We're just about to end a ~14-day test with 11 var...
# experimentation
l
We're just about to end a ~14-day test with 11 variants (plus Control), and today got alerted to a traffic mismatch. This hasn't shown up on any other tests before and the traffic variance for experiments that have only a few variants is always within an acceptable amount, so it's hard to know if this is an implementation thing or something else. The only advice in the docs is to "review implementation" but that doesn't really get me anywhere. It looks like from 1-12 it slowly goes down in traffic, but it's not consistent, and there's no real way to understand why some would have lower traffic and others wouldn't. Just not sure where to start looking on this one.
I'm not a big fan of having more than just a handful of variants in general but I was overruled on this one 😂
f
heh
11 eh?
are you getting SRM errors?
not sure what you mean by "traffic mismatch"
l
11 yep 😭 Let me know if you have any words of wisdom I can bring back to the team to dissuade this sort of testing in the future 😂
So yeah, we're an SRM warning "*Sample Ratio Mismatch (SRM) detected. P-value below 0.001*." Might this sort of issue be solved by Sticky Bucketing?

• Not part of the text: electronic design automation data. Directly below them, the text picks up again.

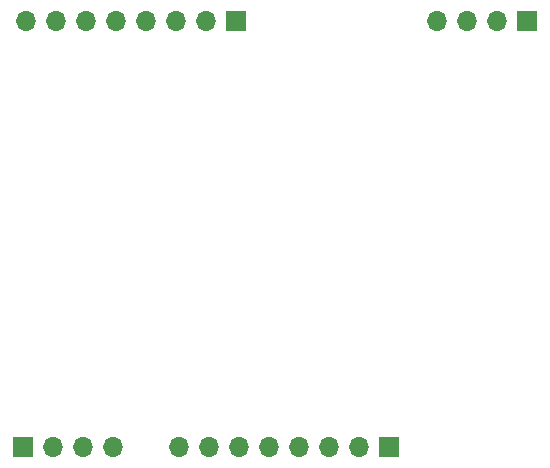
<source format=gbr>
%TF.GenerationSoftware,KiCad,Pcbnew,(5.1.10-1-10_14)*%
%TF.CreationDate,2021-09-22T20:52:25-04:00*%
%TF.ProjectId,SHIFT,53484946-542e-46b6-9963-61645f706362,rev?*%
%TF.SameCoordinates,Original*%
%TF.FileFunction,Soldermask,Bot*%
%TF.FilePolarity,Negative*%
%FSLAX46Y46*%
G04 Gerber Fmt 4.6, Leading zero omitted, Abs format (unit mm)*
G04 Created by KiCad (PCBNEW (5.1.10-1-10_14)) date 2021-09-22 20:52:25*
%MOMM*%
%LPD*%
G01*
G04 APERTURE LIST*
%ADD10R,1.700000X1.700000*%
%ADD11O,1.700000X1.700000*%
G04 APERTURE END LIST*
D10*
%TO.C,J4*%
X129794000Y-87884000D03*
D11*
X132334000Y-87884000D03*
X134874000Y-87884000D03*
X137414000Y-87884000D03*
%TD*%
%TO.C,J1*%
X164846000Y-51816000D03*
X167386000Y-51816000D03*
X169926000Y-51816000D03*
D10*
X172466000Y-51816000D03*
%TD*%
D11*
%TO.C,J3*%
X143002000Y-87884000D03*
X145542000Y-87884000D03*
X148082000Y-87884000D03*
X150622000Y-87884000D03*
X153162000Y-87884000D03*
X155702000Y-87884000D03*
X158242000Y-87884000D03*
D10*
X160782000Y-87884000D03*
%TD*%
D11*
%TO.C,J2*%
X130048000Y-51816000D03*
X132588000Y-51816000D03*
X135128000Y-51816000D03*
X137668000Y-51816000D03*
X140208000Y-51816000D03*
X142748000Y-51816000D03*
X145288000Y-51816000D03*
D10*
X147828000Y-51816000D03*
%TD*%
M02*

</source>
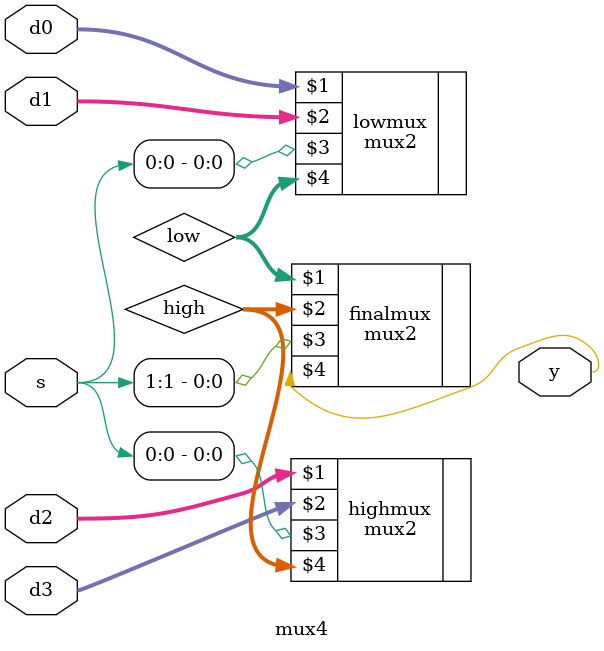
<source format=sv>
module mux4(input logic[3:0] d0, d1, d2, d3, input logic [1:0] s, output logic y);

logic [3:0] low, high;

mux2 lowmux(d0, d1, s[0], low);
mux2 highmux(d2,d3, s[0], high);
mux2 finalmux(low, high, s[1], y);

endmodule

</source>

I'm curious if it's a data lag between our warehouse and the replica, there was a P-value warning on the weekend, then went away for two days, now it's there again, so it's a bit inconsistent.
h
Our SRM test should work with many groups, but given your pattern of results and fact that the p-value is going back and forth, this may be a false positive. We set our threshold very low to limit false positives, but they're still possible.
The number of variants will hurt your power to detect experiment effects, but they shouldn't increase the possibility of an SRM false positive.